At least not now! I thought.

11:45 P.M.

There was a knock on the door. My mind reasoned that it must be a knock that echoed from my neighbour’s door through the depth of the narrow corridor. I was preoccupied with other important thoughts.

Did I just read that in the evening? I thought. Are you sure you’re not delusional? I asked myself.

I struggled. I couldn’t sleep.

I tried to comprehend the reason behind the text exchange.

I contemplated hard on whether a mother could ever experiment on her child like that.

Who gave her the right to play with her child’s psychology? I asked myself again and again. Over and over again.

How could our friends be in on this?

The reality was hard for me to grasp.

Knock!! Knock!!

Whoever knocked on the door banged it hard enough for me to accept that it was indeed in my apartment, but again my mind reasoned it must be yet another friend of my neighbour’s who took the wrong turn based on the direction sign that hung on the common space that sent his guests to mine and my guests to him, the sign that our landlady never bothered to change. Even School was confused the first time.

I was absorbed in my thoughts.

That brief conversation I read was giving me the longest chill ever. I was shivering.

But then the door started to tremble.

Cursing the person who forced me to get up from my bed, I went to open the front door-

And there he was!

I saw School with a huge traveling backpack.

Without a doubt I knew what he was up to. The only question was why?

Had he found out too? I asked myself.

‘Why?’ I asked out loud.

And for the first time in my life, I saw his eyes sparkle with tears which he was bravely holding back- He hesitated. I could see the struggle was real. He gulped. ‘My mother asked me- ’ He paused.. . ‘asked me to have sex with her’ he said feeling ashamed as he spoke holding the door as tightly as he could. I knew he had summoned all his courage to utter those words because the next moment he couldn’t hold back his tears any longer.

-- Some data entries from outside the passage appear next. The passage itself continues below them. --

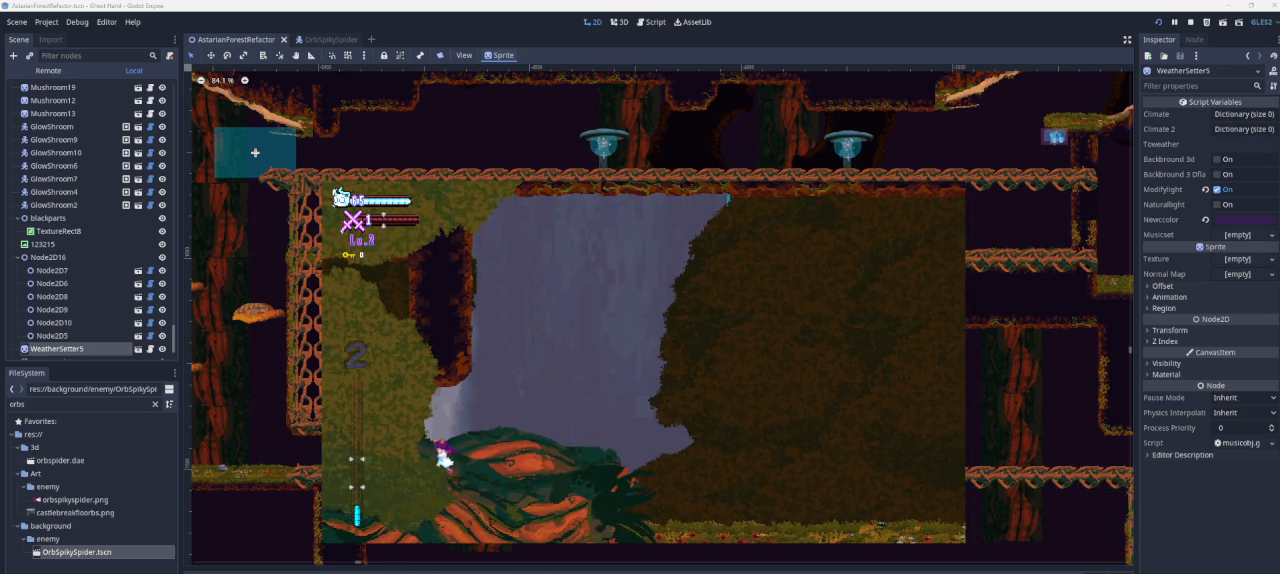
{"buttons": [], "left_stick": "left", "right_stick": "center", "events": []}
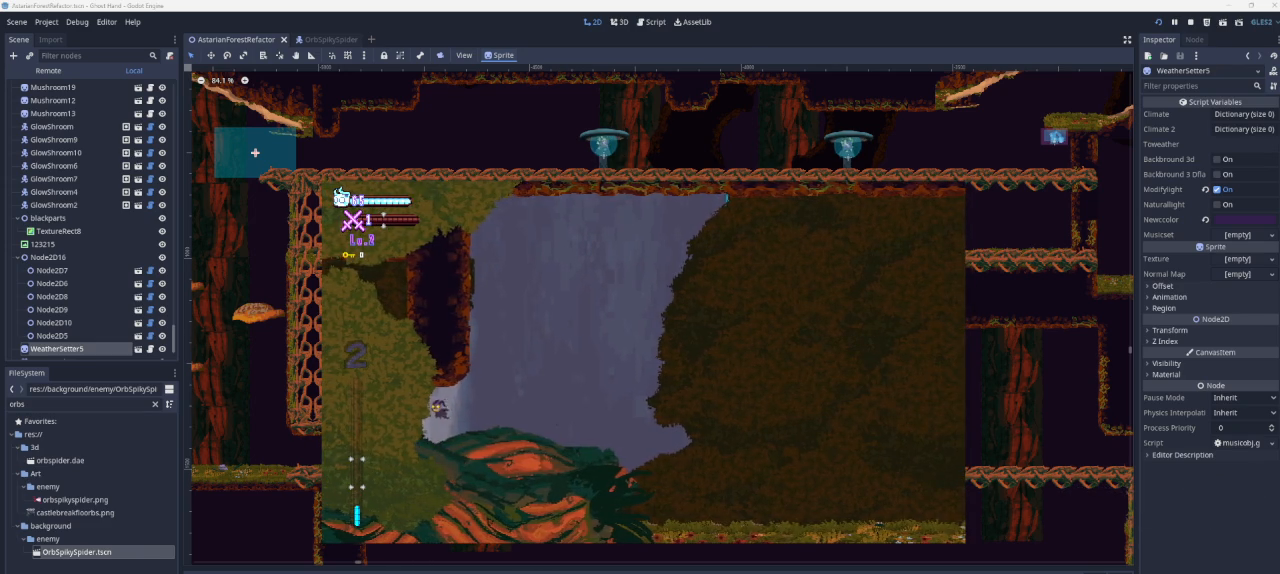
{"buttons": [], "left_stick": "left", "right_stick": "center", "events": []}
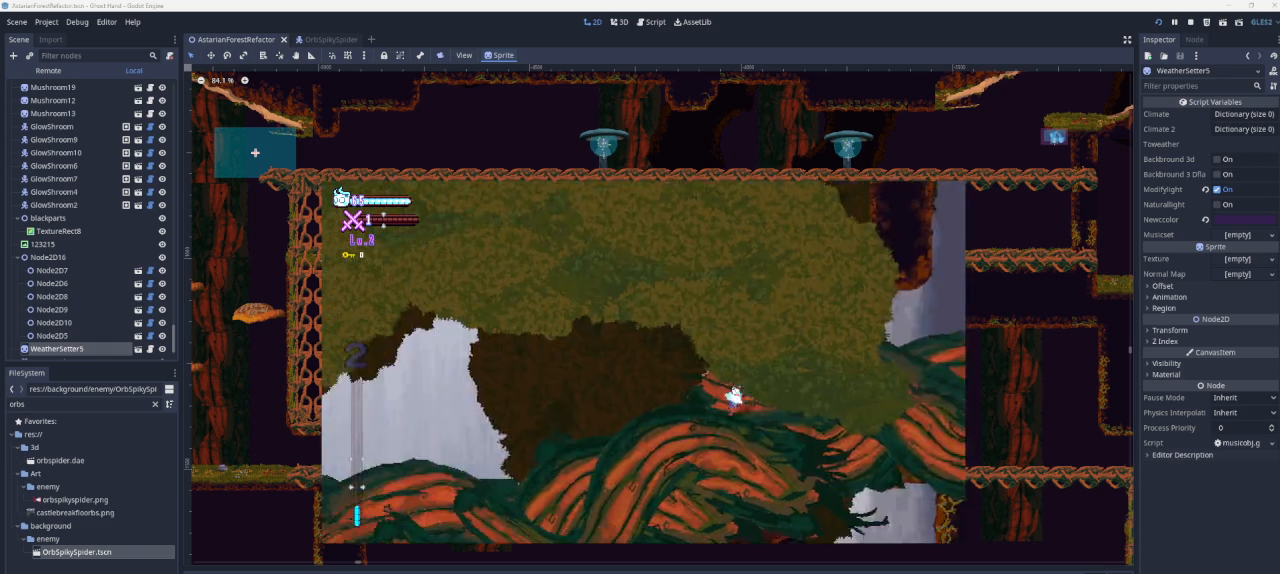
{"buttons": [], "left_stick": "left", "right_stick": "center", "events": []}
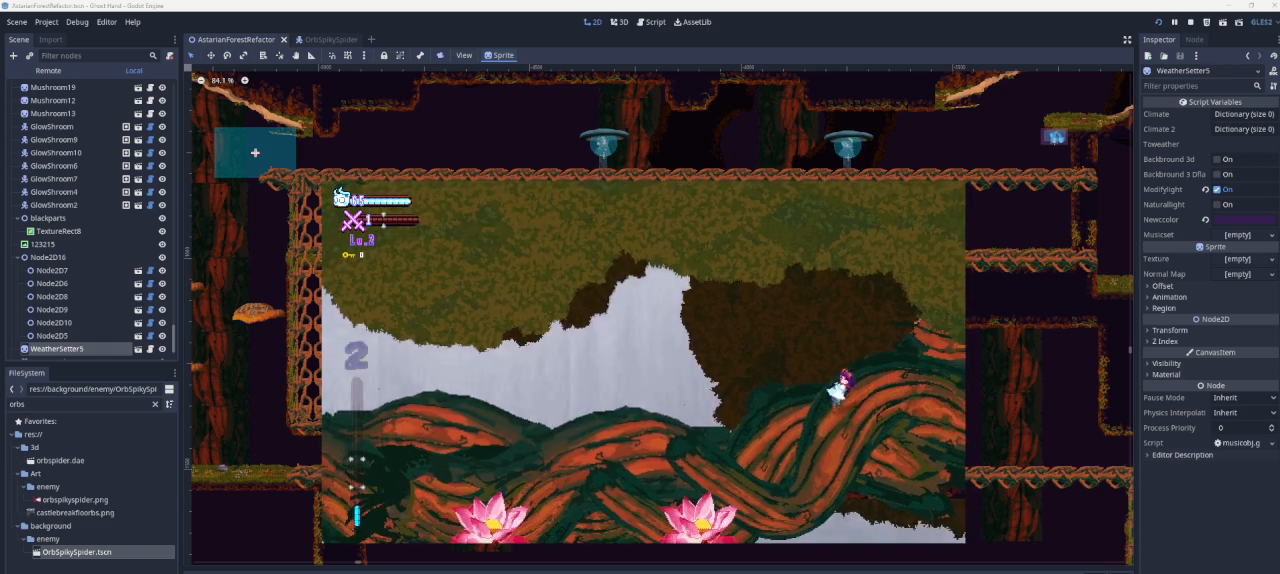
{"buttons": ["CROSS"], "left_stick": "left", "right_stick": "center", "events": [[267, "CROSS", "down"]]}
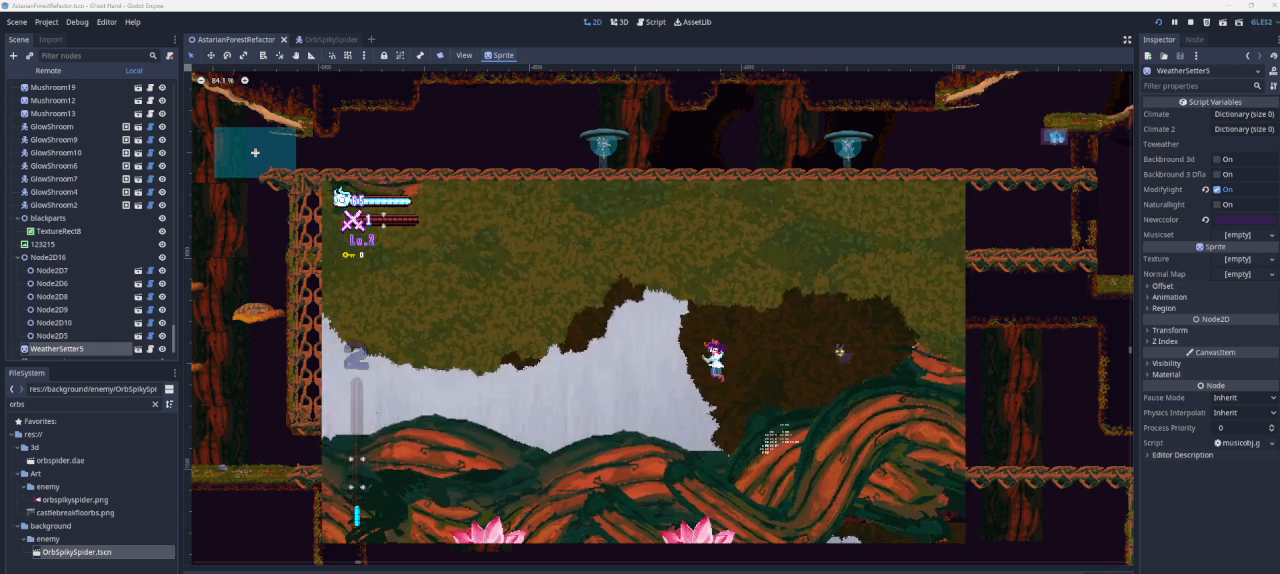
{"buttons": [], "left_stick": "left", "right_stick": "center", "events": [[233, "CROSS", "up"]]}
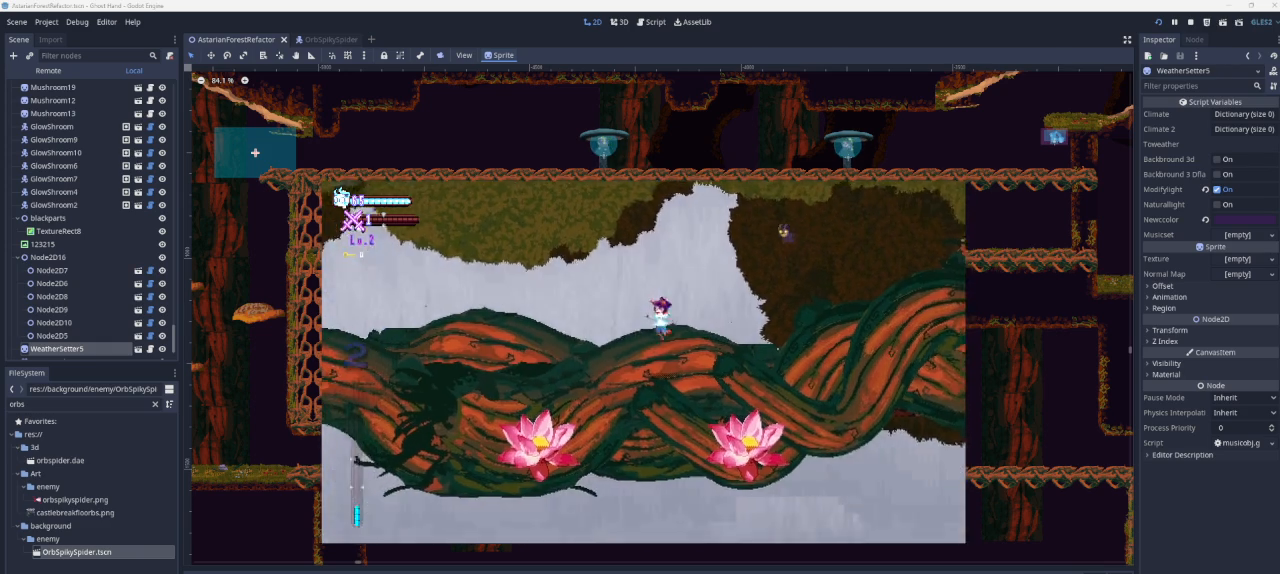
{"buttons": [], "left_stick": "left", "right_stick": "center", "events": []}
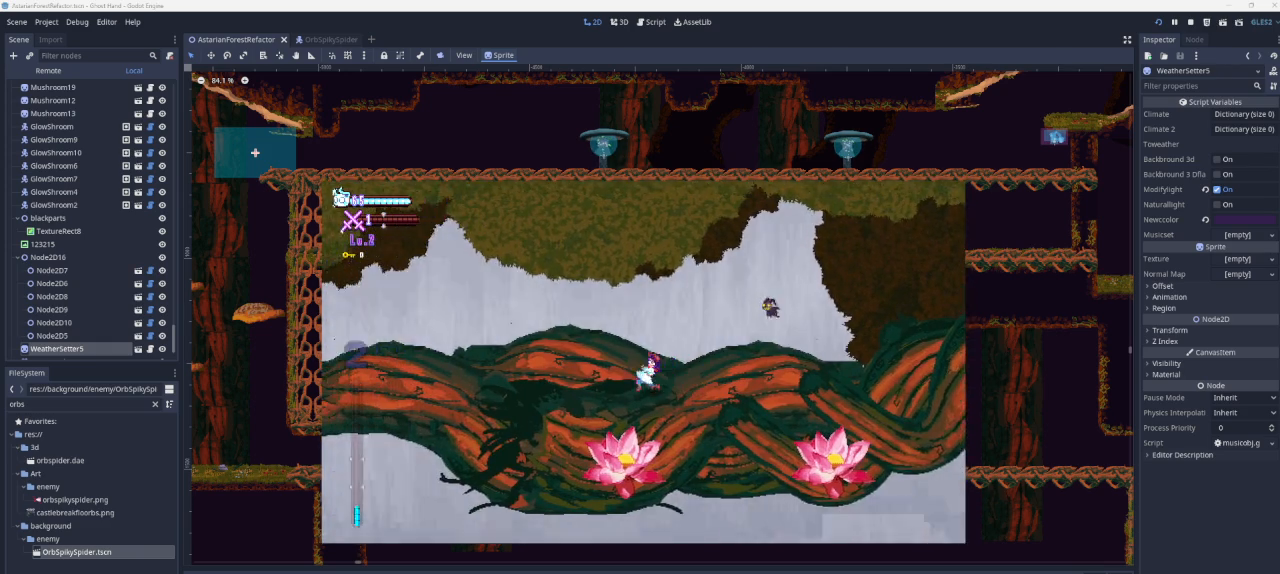
{"buttons": ["CROSS", "CIRCLE"], "left_stick": "left", "right_stick": "center", "events": [[400, "CROSS", "down"], [467, "CIRCLE", "down"]]}
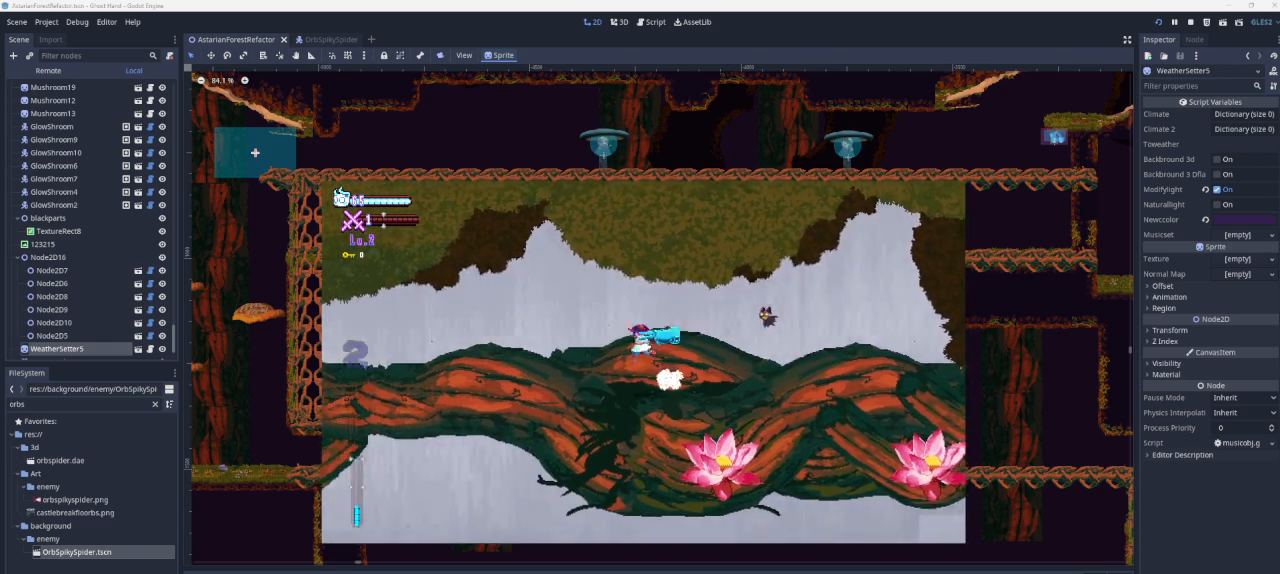
{"buttons": [], "left_stick": "left", "right_stick": "center", "events": [[367, "CROSS", "up"], [400, "CIRCLE", "up"]]}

The flooded tears clearly begged me to say something.

But I remained silent.

Poof! And just like that, I forgot everything. Forgot to invite him in. Forgot about the conversation I read earlier. Forgot that he stood in front of me because all I could think about was the suicide note of the forty-year-old man.

I don’t know how long I froze for because everything seemed surreal when he turned around and disappeared into the darkness. And somewhere in my heart, I wanted him to leave. Leave his misery. I couldn’t help but think about the suicide note of the forty-year-old man. I didn’t want that for School.

It has been a year since I last saw School and I don’t know if I’ll ever get an answer from him. So I ask you Detective- Did I make the right decision letting him go?